§ DATA PROVIDED
*-*-*

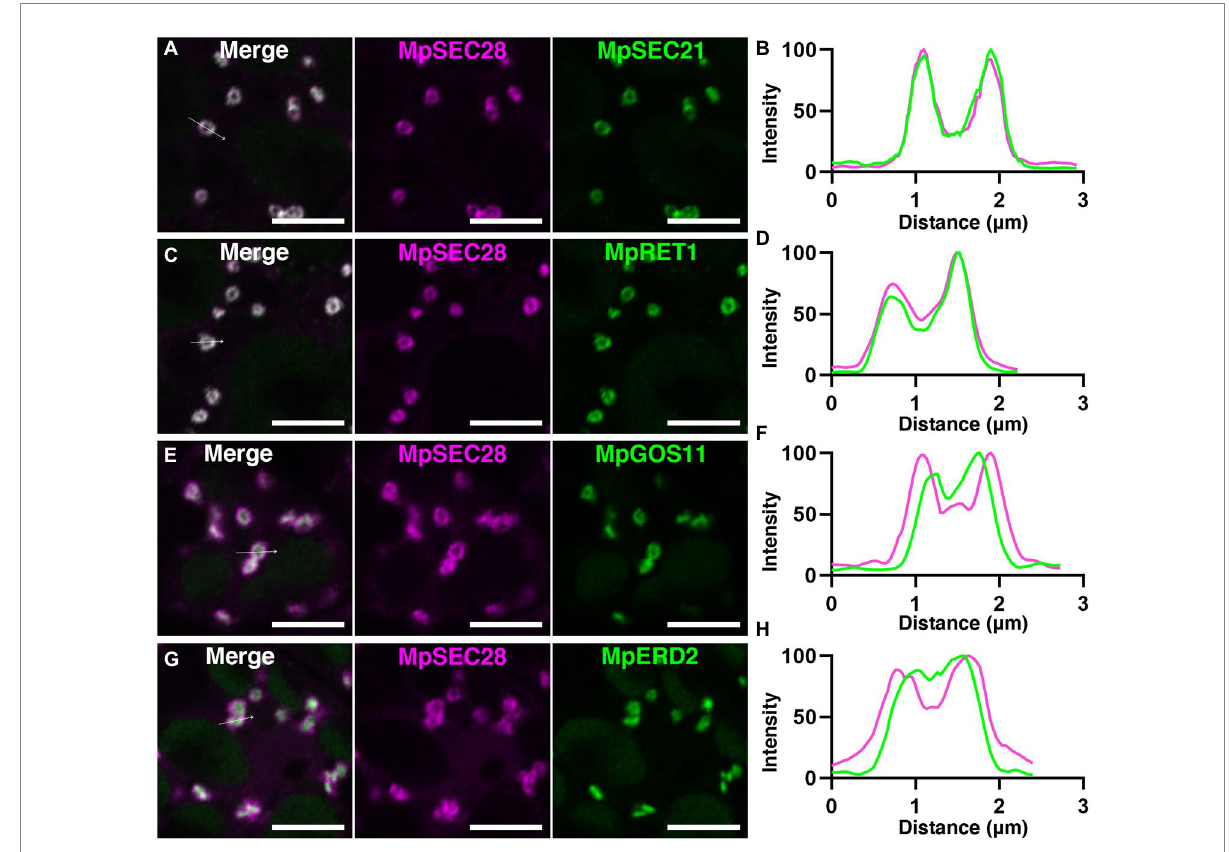
FIGURE 5 Golgi-periphery localization of MpSEC28-mCherry. (A,C,E,G) High spatial resolution images of M . polymorpha thallus cells expressing MpSEC28- mCherry and MpSEC21-mCitrine (A) , MpRET1-mCitrine (C) , mCitrine-MpGOS11 (E) , or MpERD2-mCitrine (G) . Magenta and green pseudo-colors indicate fluorescence from mCherry and mCitrine, respectively. Autofluorescence from chlorophyll in chloroplasts was also detected in the channel of mCitrine. Bars = 5 μ m. (B,D,F,H) Line graphs showing relative fluorescence intensities from mCitrine and mCherry along the white arrows in A (B) , C (D) , E (F) , and G (H)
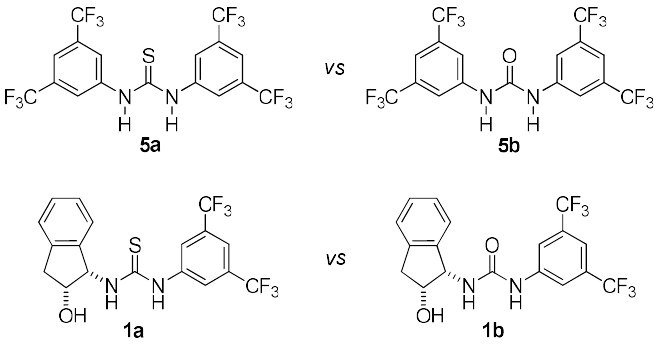
Figure 2. Thiourea and urea catalysts previously tested in Friedel-Crafts-type alkylation reactions.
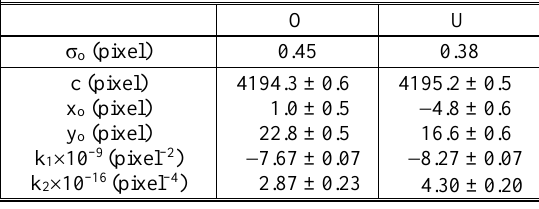
Table 2. Calibration results for Sony camera (14 images) O: ordered patterns; U: unordered patterns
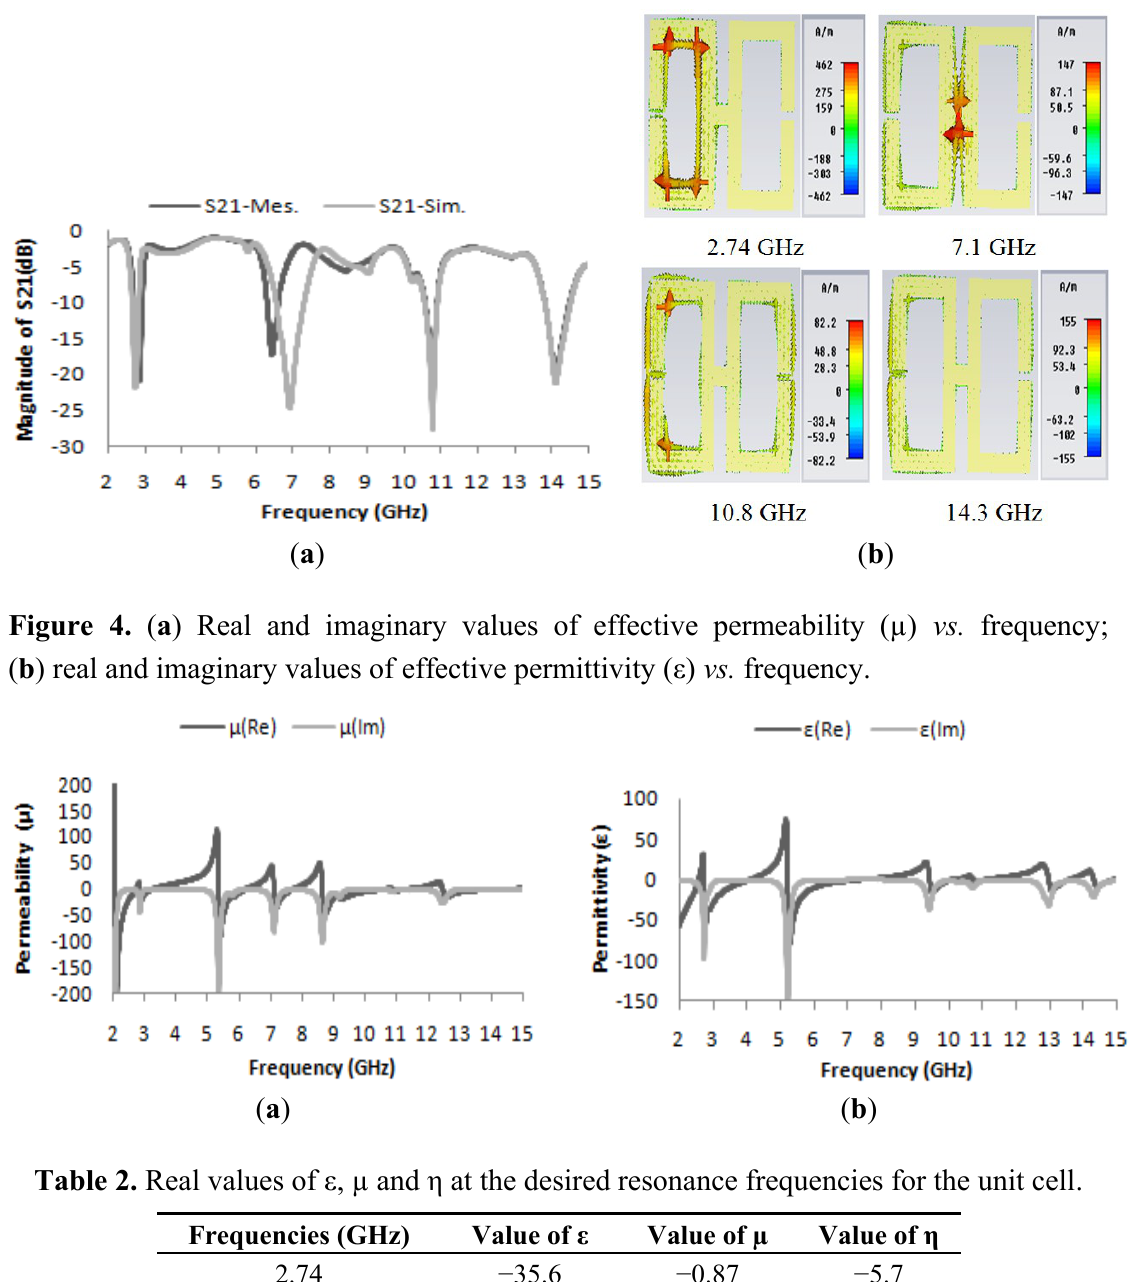
Figure 3. ( a ) Magnitudes of the measured and simulated transmission parameters (S units of dB for the unit cell; ( b ) current distributions in the unit cell structure at various frequencies.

*-*-*

§ TASK OBJECTIVE
Print the listing exactly, but skip its pictures.

§ ANSWER FOR THIS EXERCISE
FIGURE 5 Golgi-periphery localization of MpSEC28-mCherry. (A,C,E,G) High spatial resolution images of M . polymorpha thallus cells expressing MpSEC28- mCherry and MpSEC21-mCitrine (A) , MpRET1-mCitrine (C) , mCitrine-MpGOS11 (E) , or MpERD2-mCitrine (G) . Magenta and green pseudo-colors indicate fluorescence from mCherry and mCitrine, respectively. Autofluorescence from chlorophyll in chloroplasts was also detected in the channel of mCitrine. Bars = 5 μ m. (B,D,F,H) Line graphs showing relative fluorescence intensities from mCitrine and mCherry along the white arrows in A (B) , C (D) , E (F) , and G (H)
Figure 2. Thiourea and urea catalysts previously tested in Friedel-Crafts-type alkylation reactions.
Table 2. Calibration results for Sony camera (14 images) O: ordered patterns; U: unordered patterns
Figure 3. ( a ) Magnitudes of the measured and simulated transmission parameters (S units of dB for the unit cell; ( b ) current distributions in the unit cell structure at various frequencies.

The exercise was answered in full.